5. Docker simplifies everything. Each component runs in its own container with its own dependencies. Updates are clean, rollbacks are easy.
The Privacy Payoff
When you use a commercial voice assistant:
- Your voice is recorded and sent to servers
- It may be reviewed by humans for “quality improvement”
- Your request history is stored indefinitely (potentially)
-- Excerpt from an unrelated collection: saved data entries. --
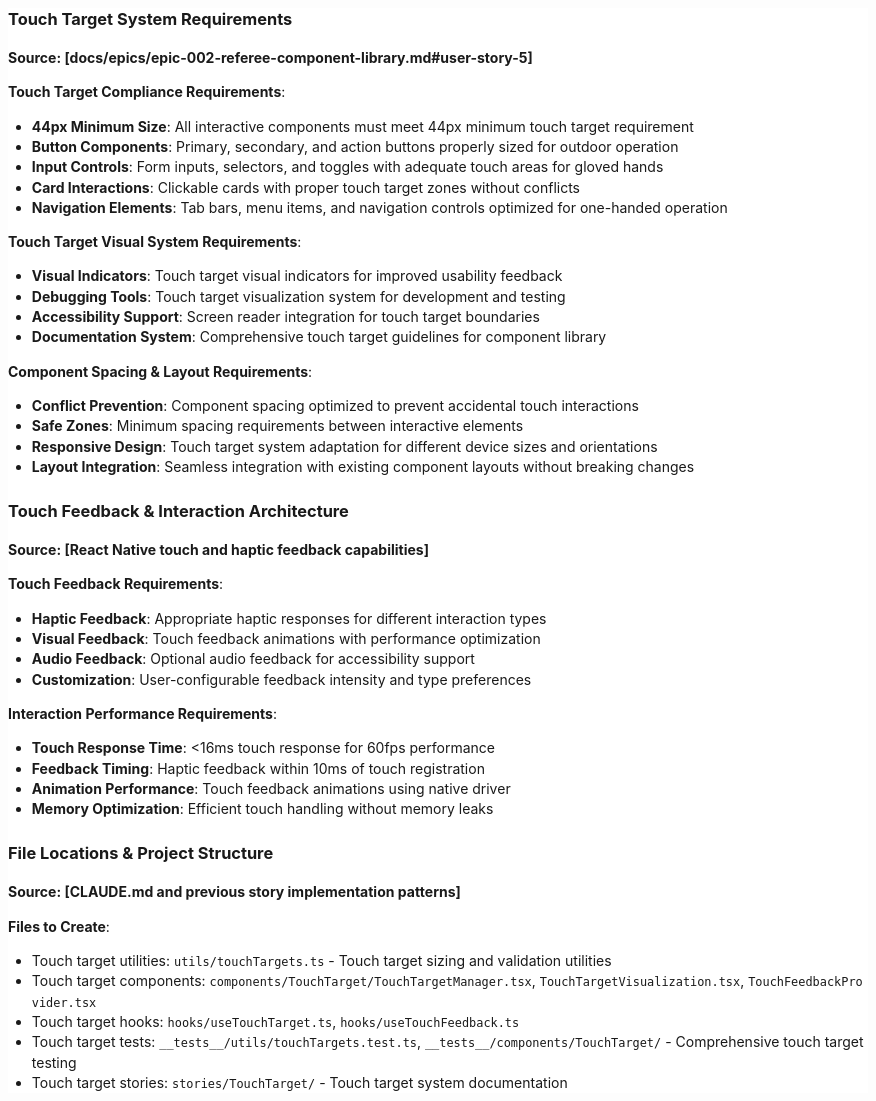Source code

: ### Touch Target System Requirements
**Source: [docs/epics/epic-002-referee-component-library.md#user-story-5]**

**Touch Target Compliance Requirements**:
- **44px Minimum Size**: All interactive components must meet 44px minimum touch target requirement
- **Button Components**: Primary, secondary, and action buttons properly sized for outdoor operation
- **Input Controls**: Form inputs, selectors, and toggles with adequate touch areas for gloved hands
- **Card Interactions**: Clickable cards with proper touch target zones without conflicts
- **Navigation Elements**: Tab bars, menu items, and navigation controls optimized for one-handed operation

**Touch Target Visual System Requirements**:
- **Visual Indicators**: Touch target visual indicators for improved usability feedback
- **Debugging Tools**: Touch target visualization system for development and testing
- **Accessibility Support**: Screen reader integration for touch target boundaries
- **Documentation System**: Comprehensive touch target guidelines for component library

**Component Spacing & Layout Requirements**:
- **Conflict Prevention**: Component spacing optimized to prevent accidental touch interactions
- **Safe Zones**: Minimum spacing requirements between interactive elements
- **Responsive Design**: Touch target system adaptation for different device sizes and orientations
- **Layout Integration**: Seamless integration with existing component layouts without breaking changes

### Touch Feedback & Interaction Architecture
**Source: [React Native touch and haptic feedback capabilities]**

**Touch Feedback Requirements**:
- **Haptic Feedback**: Appropriate haptic responses for different interaction types
- **Visual Feedback**: Touch feedback animations with performance optimization
- **Audio Feedback**: Optional audio feedback for accessibility support
- **Customization**: User-configurable feedback intensity and type preferences

**Interaction Performance Requirements**:
- **Touch Response Time**: <16ms touch response for 60fps performance
- **Feedback Timing**: Haptic feedback within 10ms of touch registration
- **Animation Performance**: Touch feedback animations using native driver
- **Memory Optimization**: Efficient touch handling without memory leaks

### File Locations & Project Structure
**Source: [CLAUDE.md and previous story implementation patterns]**

**Files to Create**:
- Touch target utilities: `utils/touchTargets.ts` - Touch target sizing and validation utilities
- Touch target components: `components/TouchTarget/TouchTargetManager.tsx`, `TouchTargetVisualization.tsx`, `TouchFeedbackProvider.tsx`
- Touch target hooks: `hooks/useTouchTarget.ts`, `hooks/useTouchFeedback.ts`
- Touch target tests: `__tests__/utils/touchTargets.test.ts`, `__tests__/components/TouchTarget/` - Comprehensive touch target testing
- Touch target stories: `stories/TouchTarget/` - Touch target system documentation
- Your data trains models you don’t control
When you use this system:
- Your voice never leaves your home network
- No recordings are stored
- No data is collected
- You own the hardware, the software, and the conversation
That’s the trade-off: a few seconds of latency for complete privacy.
Glossary
| Term | Definition |
|---|---|
| ALSA | Advanced Linux Sound Architecture—the standard Linux audio system that manages sound cards and audio routing |
| Docker | Platform for running applications in isolated containers with their own dependencies |
| faster-whisper | Optimized implementation of Whisper that runs 4x faster using CTranslate2 |
| Gemma | Google’s open-source large language model, available in 2B and 7B parameter versions |
| int8 quantization | Reducing model precision from 32-bit to 8-bit, dramatically reducing memory usage with minimal accuracy loss |
| LLM | Large Language Model—AI systems trained on text that can understand and generate human language |
| Ollama | Tool for running LLMs locally with a simple API |
| ONNX | Open Neural Network Exchange—a standard format for machine learning models |
| openWakeWord | Open-source wake word detection library for triggering voice assistants |
| PCM | Pulse Code Modulation—the standard format for uncompressed digital audio |
| Phoneme | The smallest unit of sound in speech (e.g., the “p” sound in “pot”) |
| Piper TTS | Fast, local text-to-speech engine using neural networks |
| plughw: | ALSA plugin device that automatically converts audio formats between applications and hardware |
| Sample Rate | How many audio samples are recorded per second (16kHz = 16,000 samples/second) |
| STT | Speech-to-Text—converting spoken audio into written text |
| TTS | Text-to-Speech—converting written text into spoken audio |
| VITS | Variational Inference with adversarial learning for end-to-end Text-to-Speech—the neural architecture Piper uses |
| Wake Word | A specific phrase that activates a voice assistant (e.g., “Hey Jarvis”, “Alexa”) |
| Whisper | OpenAI’s open-source speech recognition model, trained on 680,000 hours of audio |
This is part of my ongoing project to build a completely private, self-hosted AI assistant on a Raspberry Pi. The full code is available on GitHub.
Disclaimer
Any views expressed in this post are solely those of the author and do not represent the opinions or policies of any affiliated organizations.